The Amazing Spider-Man 2 does exactly that; every strength I noted for The Dark Knight in the above paragraph is what’s missing from the latest sequel to the latest reincarnation of the legendary comic book. But praise be to director Marc Webb for instilling a real cartoonish feel to the movie, which should appease the younger generation this is clearly aimed at. That isn’t a disparaging remark, particularly – every film has its target audience – but as an adult viewing the movie, it’s striking how little maturity there is in its construction.
The cocky remarks and pseudo-witty one-liners that pour out of Andrew Garfield’s mouth as he complacently saves the day merely scratch the surface of what I’m getting at. It’s almost as though Garfield was instructed to constantly natter until he hit a ‘Yippee-kay-yay, motherfucker,’ a ‘Get away from her, you bitch’ or a ‘We’re going to need a bigger boat’ (the latter of which is even referenced in the movie – unfortunately, it isn’t ‘We’re going to need a better quote’). He never manages to strike gold, of course, as the Alex Kurtzman script is tainted by creative intertia. The same can be said about the set-pieces, which are unimpressive, impatiently paced and shot with a lack of a real understanding of space, so even when Spidey and the Green Goblin are trading blows in mid-air, you feel like you’re being thrown around a sound stage as opposed to a clock tower.
The big disappointment here is the abandonment of the film’s sole potentially distinguishing aspect: Max Dillon (Jamie Foxx), who enables the prospect of an intriguing exploration of hero worship.
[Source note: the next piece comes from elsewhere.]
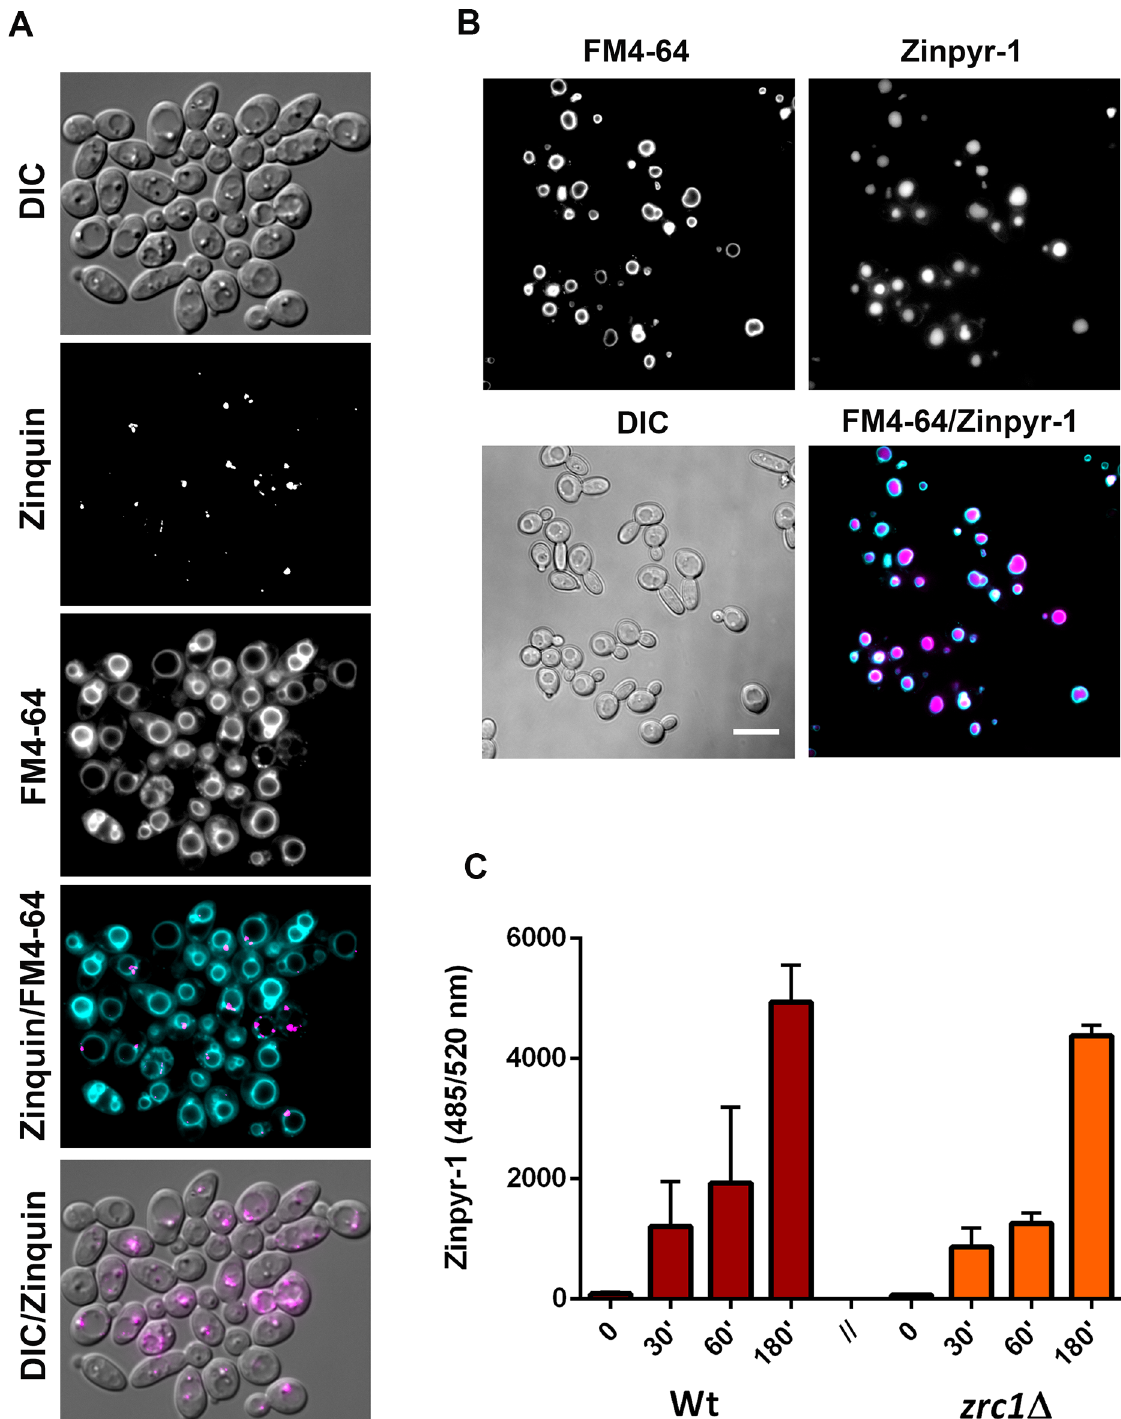
Fig 9. Relationship between zincosomes and vacuole in C . albicans . ( A ) Cells were co-stained with zinquin (zincosomes) and FM4-64, which stains the fungal vacuole membrane. Note that zincosomes are not intra-vacuolar. ( B ) The zinc-specific probe Zinpyr-1 can be used to detect vacuolar zinc in C . albicans . Cells were co-stained with Zinpyr-1 and FM4-64. Note that Zinpyr-1 stains vacuolar zinc in C . albicans ( C ) Zrc1 is not required for vacuolar zinc import. Cells were loaded with Zinpyr-1, pulsed with 25 μM zinc and Zinpyr-1 fluorescence determined at 0, 30, 60 and 180 minutes post pulse. Experiments performed at least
A socially awkward engineer who becomes a Spider-Man fanatic after being rescued from certain death, Max is a character that simultaneously inspires humour and sympathy, all thanks to Foxx’s wonderful early performance. However, after an accident transforms him into the villain Electro and he is subdued by his hero after he begins reigning terror on Times Square (for attention), he simply becomes a regular, deep-voiced, fight-talking bad guy, and suddenly this promising selling point becomes rote and vapid.
Infuriating as the disregard for any real depth may be, the film manages to just remain afloat thanks to its sheer swiftness, two-dimensional though it is. Garfield differs from a lot of the more hulking, brute-force action heroes – or the heavy deliberateness of Christian Bale’s Batman – by making agility his thing, something he pulls off incredibly well, strings attached or not. His only problem is that he seems to shun any real chemistry with the other actors – laying waste to an otherwise warm-hearted performance by Emma Stone – which makes me think that, like Aaron Taylor-Johnson who almost punctured Godzilla, he should stick to drama-based independent pictures such as The Social Network, a movie he brightened up immensely.